Magari senza intento colpevolizzante verso il femminile, ma il risultato cambia
poco. Da allora è cominciata la nostra crisi, fino agli effetti nefasti di
oggi. Ma la responsabilità è delle donne?.
Ci aiuta a far chiarezza un documentato
saggio di Chiara Valentini, O i figli o il lavoro, che ci mostra come in Italia
— da noi e in nessun altro paese europeo — lavoro e maternità siano (e siano
state) realtà inconciliabili, scelte esistenziali difficilmente compatibili, mondi che si
escludono vicendevolmente (Feltrinelli, pagg. 220, euro 16, prefazione di Susanna
Camusso). Oggi come quarant’anni fa, seppure con un rapporto tra le due entità
molto diverso. Negli anni Ottanta c’era il lavoro, ma non
le condizioni per
coniugarlo con i figli. Oggi il lavoro manca del tutto — o meglio c’è quello
precario, a scadenza, la peggiore soluzione per chi voglia programmare una
nuova vita — e, quanto alle condizioni, tra “dimissioni in bianco” e “mobbing
strategico”, l’Italia del XX secolo appare una galleria degli orrori.
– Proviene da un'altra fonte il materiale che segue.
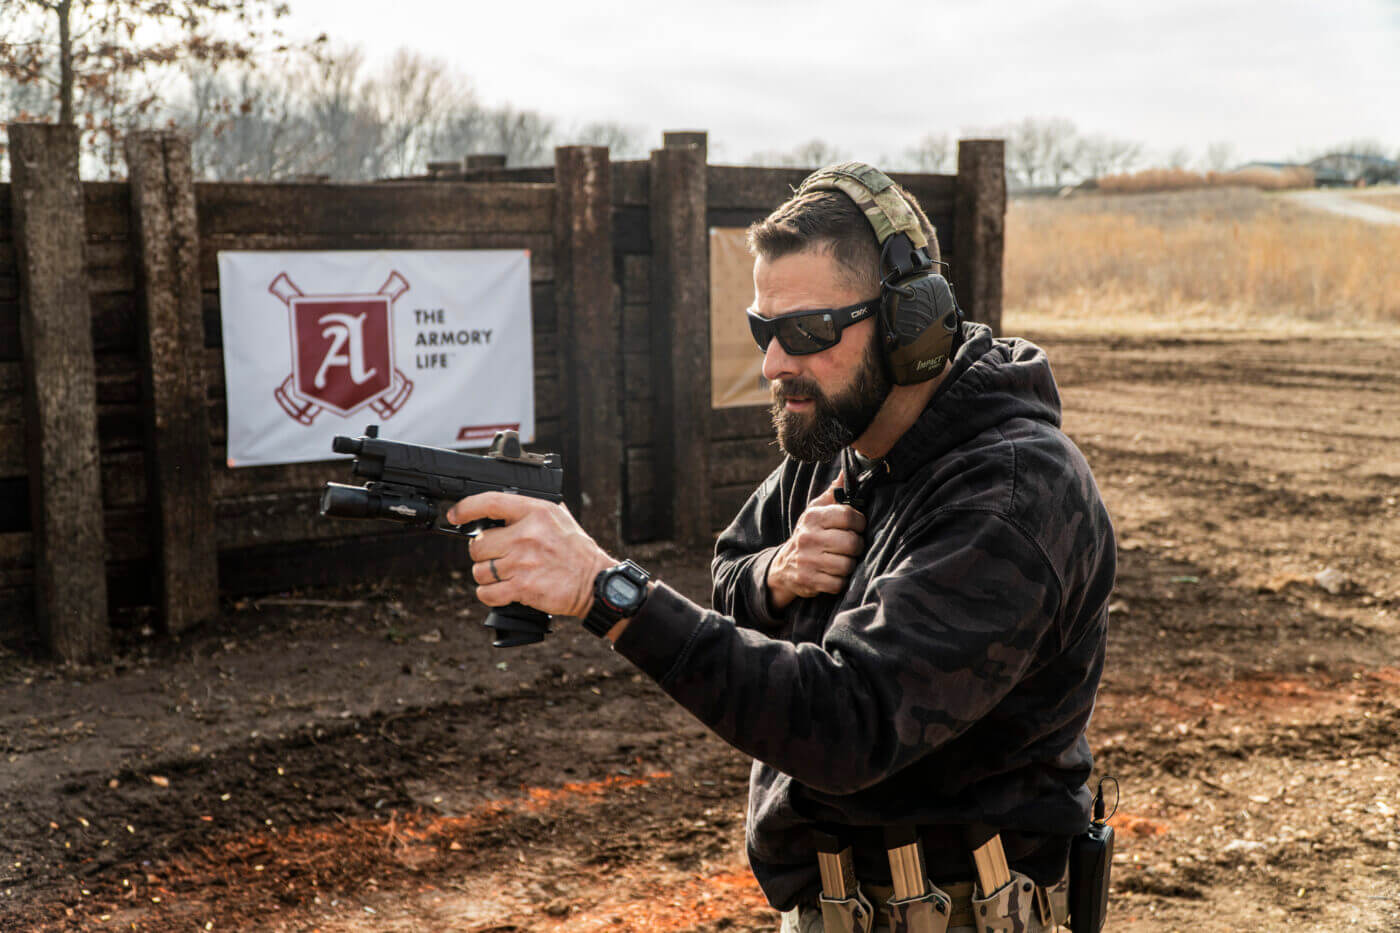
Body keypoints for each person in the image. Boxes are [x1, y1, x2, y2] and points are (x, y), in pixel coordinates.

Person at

Grazie
alla sua lunga esperienza giornalistica — prima a Panorama poi all’Espresso— e grazie ai suoi
tanti libri sulla condizione femminile, l’autrice è molto abile nel comporre un
diario di viaggio attraverso un paese dichiaratamente ostile alle mamme che
lavorano. Una “guerra silenziosa” che contagia aziende insospettabili (il caso
più recente è quello della Rai) e personalità di diverso rango, mietendo un
numero di vittime inaspettato. È stato l’Istat a calcolare che più di
ottocentomila donne sono state licenziate o costrette alle dimissioni dopo una gravidanza.
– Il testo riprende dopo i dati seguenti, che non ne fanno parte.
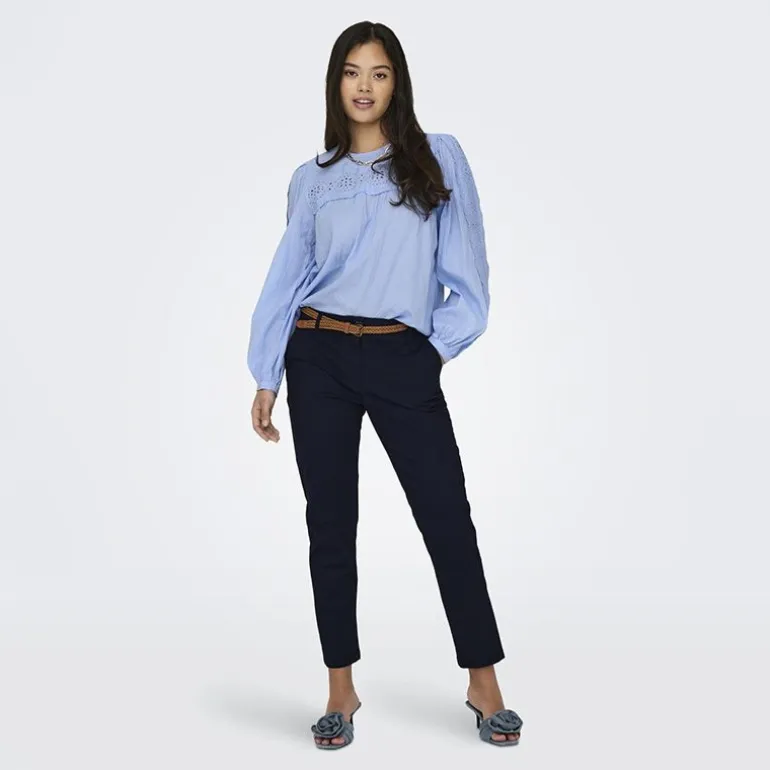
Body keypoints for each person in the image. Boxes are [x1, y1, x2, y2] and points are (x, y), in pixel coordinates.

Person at [246, 20, 523, 749]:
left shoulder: (436, 157)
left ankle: (484, 680)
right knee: (330, 525)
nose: (364, 86)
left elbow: (469, 270)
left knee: (447, 517)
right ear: (335, 83)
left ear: (398, 83)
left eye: (379, 72)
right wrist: (267, 371)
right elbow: (288, 275)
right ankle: (340, 687)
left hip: (403, 355)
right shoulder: (312, 179)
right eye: (351, 72)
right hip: (318, 356)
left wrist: (431, 349)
E per chi impavidamente resiste, uffici e fabbriche possono anche trasformarsi
in luoghi di tortura. Contro i quali lottano solo poche sentinelle disarmate,
le cosiddette “consigliere di Parità”, figure generalmente sconosciute su cui
il saggio ha il merito di far luce, mostrando anche le pressioni ostili del
precedente governo.
Oggi le donne non fanno figli perché non
hanno lavoro stabile (e, quando lo trovano, spesso sono messe nelle condizioni
di doverlo lasciare). Trent’anni fa non li facevano perché entrare nel recinto
maschile del lavoro era una sfida importante, che non si poteva perdere. Il
journal di Valentini non è meno interessante quando l’autrice diventa testimone
del suo tempo. In quegli anni «non si usava lamentarsi né tantomeno protestare»,
perché lavorare era «l’assicurazione che non avremmo ripetuto la vita delle
nostre madri, troppo spesso vissute all’ombra di un marito». Conquistare un
ruolo impegnativo significava accettare una vita a dir poco stressante. E anche
in quella stagione piena di speranze, non esistevano certo le discriminazioni
di oggi ma certo ci si imbatteva in resistenze tenaci. Un’indagine dei primi anni
Ottanta sugli imprenditori lombardi sottolinea che solo il 9 per cento era
indifferente al sesso del lavoratore, mentre il 73 per cento ammetteva
tranquillamente di preferire i maschi. La ragione? Le lavoratrici costavano
troppo perché andavano in maternità o si assentavano per curare i figli
piccoli. «L’arrivo di tante donne al lavoro avrebbe richiesto politiche sociali
attente». Qualche tentativo fu fatto, ma sappiamo come è finita.
E allora non è vero che le donne non vollero
più fare figli, più semplicemente non erano sostenute nel doppio lavoro. Per
demolire un luogo comune radicato, basta scorrere le ricerche degli anni
Ottanta sui desideri delle italiane. L’autrice cita l’Indagine nazionale sulla
fecondità, dalla quale risulta che le donne nella grande maggioranza erano
propense a fare due figli, ma poi dovettero rinunciarvi. Si trattava dunque di
una “rinuncia”, non di una “conquista”. Una privazione rimasta per decenni nell’ombra
— come tante altre rinunce delle donne — fino a quando ci si è accorti che aveva segnato il destino del
paese. Ma era troppo tardi. E successivamente le cose sono andate anche peggio.